Genetic schizophrenia risk variants jointly modulate total brain and white matter volume

Abstract

Background: Thousands of common single nucleotide polymorphisms (SNPs) are weakly associated with schizophrenia. It is likely that subsets of disease-associated SNPs are associated with distinct heritable disease-associated phenotypes. Therefore, we examined the shared genetic susceptibility modulating schizophrenia and brain volume.

Methods: Odds ratios for genome-wide SNP data were calculated in the sample collected by the Psychiatric Genome-wide Association Study Consortium (8690 schizophrenia patients and 11,831 control subjects, excluding subjects from the present study). These were used to calculate individual polygenic schizophrenia (risk) scores in an independent sample of 152 schizophrenia patients and 142 healthy control subjects with available structural magnetic resonance imaging scans.

Results: In the entire group, the polygenic schizophrenia score was significantly associated with total brain volume (R2 = .048, p = 1.6 × 10(-4)) and white matter volume (R2 = .051, p = 8.6 × 10(-5)) equally in patients and control subjects. The number of (independent) SNPs that substantially influenced both disease risk and white matter (n = 2020) was much smaller than the entire set of SNPs that modulated disease status (n = 14,751). From the set of 2020 SNPs, a group of 186 SNPs showed most evidence for association with white matter volume and an explorative functional analysis showed that these SNPs were located in genes with neuronal functions.

Conclusions: These results indicate that a relatively small subset of schizophrenia genetic risk variants is related to the (normal) development of white matter. This, in turn, suggests that disruptions in white matter growth increase the susceptibility to develop schizophrenia.

Figure 1. The variance explained of different phenotypes by PSS for different P_cutoff-SZ SNP sets

SZ= schizophrenia, TB= total brain volume, WM= white matter volume, GM= gray matter volume, IC= intracranial volume. y-axis = explained variance by the PSS of this phenotype.

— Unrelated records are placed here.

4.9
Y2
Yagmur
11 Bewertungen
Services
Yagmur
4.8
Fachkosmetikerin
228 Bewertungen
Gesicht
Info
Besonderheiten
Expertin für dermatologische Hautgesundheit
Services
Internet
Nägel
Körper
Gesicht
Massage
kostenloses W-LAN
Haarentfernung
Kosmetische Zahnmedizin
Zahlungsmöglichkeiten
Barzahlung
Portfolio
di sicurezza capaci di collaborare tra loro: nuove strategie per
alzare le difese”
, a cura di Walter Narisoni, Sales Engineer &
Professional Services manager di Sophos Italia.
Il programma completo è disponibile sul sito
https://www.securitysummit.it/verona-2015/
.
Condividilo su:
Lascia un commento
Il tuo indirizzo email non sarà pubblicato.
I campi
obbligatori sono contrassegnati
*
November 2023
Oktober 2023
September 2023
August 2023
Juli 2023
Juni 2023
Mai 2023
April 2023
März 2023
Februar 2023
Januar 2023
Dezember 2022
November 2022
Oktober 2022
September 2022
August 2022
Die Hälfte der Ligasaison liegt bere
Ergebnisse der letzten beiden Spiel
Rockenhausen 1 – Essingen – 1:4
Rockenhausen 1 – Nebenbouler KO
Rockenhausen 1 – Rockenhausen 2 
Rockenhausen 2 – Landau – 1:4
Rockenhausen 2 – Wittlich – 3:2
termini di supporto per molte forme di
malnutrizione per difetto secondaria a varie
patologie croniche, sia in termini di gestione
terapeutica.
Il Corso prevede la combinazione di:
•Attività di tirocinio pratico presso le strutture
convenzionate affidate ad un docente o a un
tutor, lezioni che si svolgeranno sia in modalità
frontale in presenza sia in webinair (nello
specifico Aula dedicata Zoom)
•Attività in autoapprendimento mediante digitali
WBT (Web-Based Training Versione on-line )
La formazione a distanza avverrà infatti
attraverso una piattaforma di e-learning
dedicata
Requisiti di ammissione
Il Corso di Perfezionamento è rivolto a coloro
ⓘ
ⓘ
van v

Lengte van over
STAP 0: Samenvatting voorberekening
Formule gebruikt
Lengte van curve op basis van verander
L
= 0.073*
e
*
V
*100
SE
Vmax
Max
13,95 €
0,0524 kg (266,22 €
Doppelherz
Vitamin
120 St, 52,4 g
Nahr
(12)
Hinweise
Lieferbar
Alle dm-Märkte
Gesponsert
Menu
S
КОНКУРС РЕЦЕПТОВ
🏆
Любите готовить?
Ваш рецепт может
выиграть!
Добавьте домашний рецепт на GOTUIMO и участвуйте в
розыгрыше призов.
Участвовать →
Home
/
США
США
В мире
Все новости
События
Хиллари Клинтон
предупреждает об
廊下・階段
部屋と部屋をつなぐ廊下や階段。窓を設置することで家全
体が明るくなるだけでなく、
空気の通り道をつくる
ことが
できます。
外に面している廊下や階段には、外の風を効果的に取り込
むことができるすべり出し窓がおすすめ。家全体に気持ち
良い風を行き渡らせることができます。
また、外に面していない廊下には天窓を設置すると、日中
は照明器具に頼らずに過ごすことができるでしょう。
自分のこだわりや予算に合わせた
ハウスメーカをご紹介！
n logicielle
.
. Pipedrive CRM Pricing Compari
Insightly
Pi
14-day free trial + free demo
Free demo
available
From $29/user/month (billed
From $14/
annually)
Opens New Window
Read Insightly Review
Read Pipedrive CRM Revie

For dichotomous traits Nagelkerke’s pseudo R² was compared between a model with only covariates and a model including covariates and the PSS. For continuous traits the difference in R² was used. Intracranial volume and sex were included as negative controls. For more information see supplementary table 1.

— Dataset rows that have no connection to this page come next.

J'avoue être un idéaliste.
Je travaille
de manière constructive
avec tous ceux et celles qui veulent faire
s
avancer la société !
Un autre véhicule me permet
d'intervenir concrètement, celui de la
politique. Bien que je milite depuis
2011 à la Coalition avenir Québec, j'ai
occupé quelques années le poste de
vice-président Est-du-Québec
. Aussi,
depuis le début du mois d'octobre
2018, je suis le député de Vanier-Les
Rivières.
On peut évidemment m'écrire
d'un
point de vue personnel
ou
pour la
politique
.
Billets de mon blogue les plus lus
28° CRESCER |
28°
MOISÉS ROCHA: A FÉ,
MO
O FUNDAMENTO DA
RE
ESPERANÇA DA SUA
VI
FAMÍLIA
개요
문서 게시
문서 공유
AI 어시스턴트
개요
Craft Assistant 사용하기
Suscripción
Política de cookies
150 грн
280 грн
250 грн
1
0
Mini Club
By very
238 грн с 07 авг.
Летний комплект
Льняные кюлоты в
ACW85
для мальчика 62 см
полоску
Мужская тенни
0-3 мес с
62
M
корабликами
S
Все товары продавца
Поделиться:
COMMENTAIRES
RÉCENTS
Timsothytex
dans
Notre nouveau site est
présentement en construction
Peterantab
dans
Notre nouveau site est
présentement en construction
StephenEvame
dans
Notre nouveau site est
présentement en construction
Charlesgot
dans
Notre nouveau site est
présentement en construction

Figure 2. Schematic representation of the SNPs involved in different phenotypes

The large green circle represents all 117,924 SNPs included after quality control and removing SNPs in LD. The yellow circle represents the 14,751 SNPs having the largest effect on schizophrenia in the target sample. The small white area stands for the subset of these SNPs (n=2,020) that do also explain variance in white matter volume. There could be more SNPs influencing white matter volume (represented by the translucent white circle), but these were not investigated. The small blue circle represents the 186 SNPs who are likely to contribute most to both schizophrenia and white matter volume. The size of the circles represents the number of SNPs in that group.